Verwirkung des Widerspruchsrechts
Beginnt der Lauf der Widerspruchsfrist wegen einer fehlerhaften oder unvollständigen Unterrichtung nicht, behält der Arbeitnehmer sein Widerspruchsrecht im Grundsatz zunächst unbefristet. Eine Begrenzung ergibt sich aber aus den Grundsätzen der Verwirkung, wobei eine Verwirkung aber nicht schon dann angenommen werden kann, wenn der Arbeitnehmer längere Zeit von seinem Widerspruchsrecht keinen Gebrauch macht. Zwar ist dieses sogenannte Zeitmoment ein wesentliches Indiz, für das jedoch keine festen Grenzen gelten. Zudem müssen für die Annahme einer Verwirkung immer auch Umstände hinzukommen, die den Eindruck erwecken, dass der Arbeitnehmer von seinem Widerspruchsrecht keinen Gebrauch mehr machen möchte (sogenanntes Umstandsmoment). Allein die widerspruchslose Weiterarbeit beim Betriebserwerber über längere Zeit begründet daher noch keine Verwirkung des Widerspruchsrechts, ebenso wenig die Erhebung einer Kündigungsschutzklage gegen eine Kündigung durch den Betriebserwerber.
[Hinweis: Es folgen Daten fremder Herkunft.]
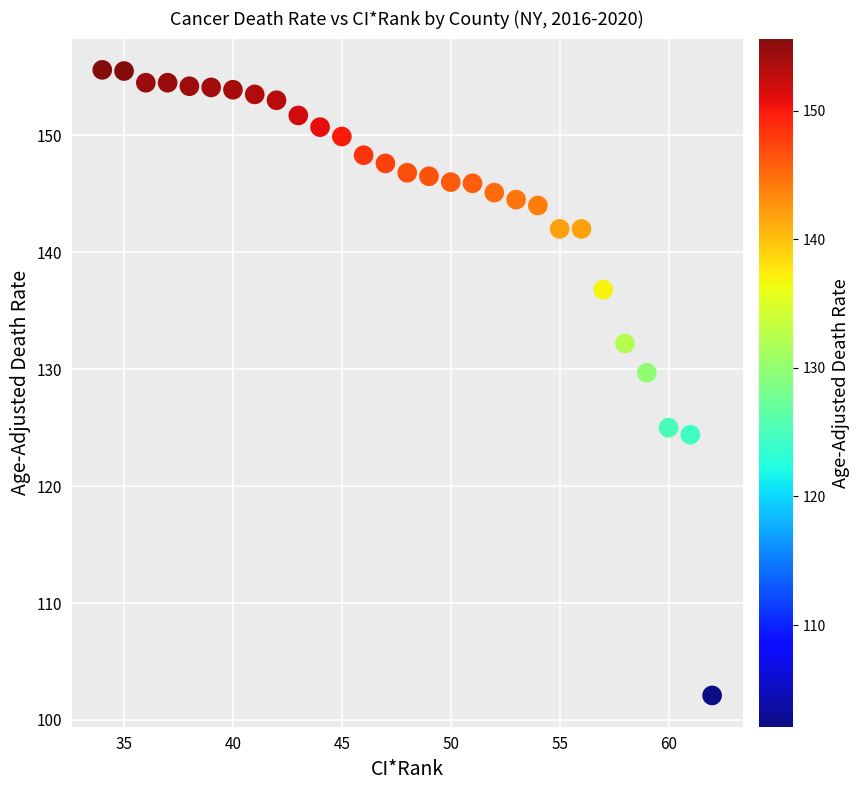

What Y value in the scatter plot is closest to 128?

129.7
Umstände, die das Vertrauen in die Nichtausübung des Widerspruchsrechts rechtfertigen und somit zur Verwirkung dieses Rechts führen können, werden dann angenommen, wenn der Arbeitnehmer über sein Arbeitsverhältnis mit dem Betriebserwerber disponiert, beispielsweise einen Änderungs- oder Aufhebungsvertrag mit dem Betriebserwerber schließt, oder eine von diesem nach dem Betriebsübergang erklärte Kündigung hingenommen hat. Liegen solche Umstände vor, besteht bei einem Zeitraum von zwei Jahren zwischen Unterrichtung und Widerspruch in der Regel eine große Wahrscheinlichkeit, dass Verwirkung angenommen wird. In Einzelfällen hat das BAG aber auch bereits nach 15 Monaten oder sogar nach knapp sechs Monaten eine Verwirkung angenommen. Fehlt es am sogenannten Umstandsmoment, kann das Widerspruchsrecht jedoch gegebenenfalls auch mehrere Jahre bestehen.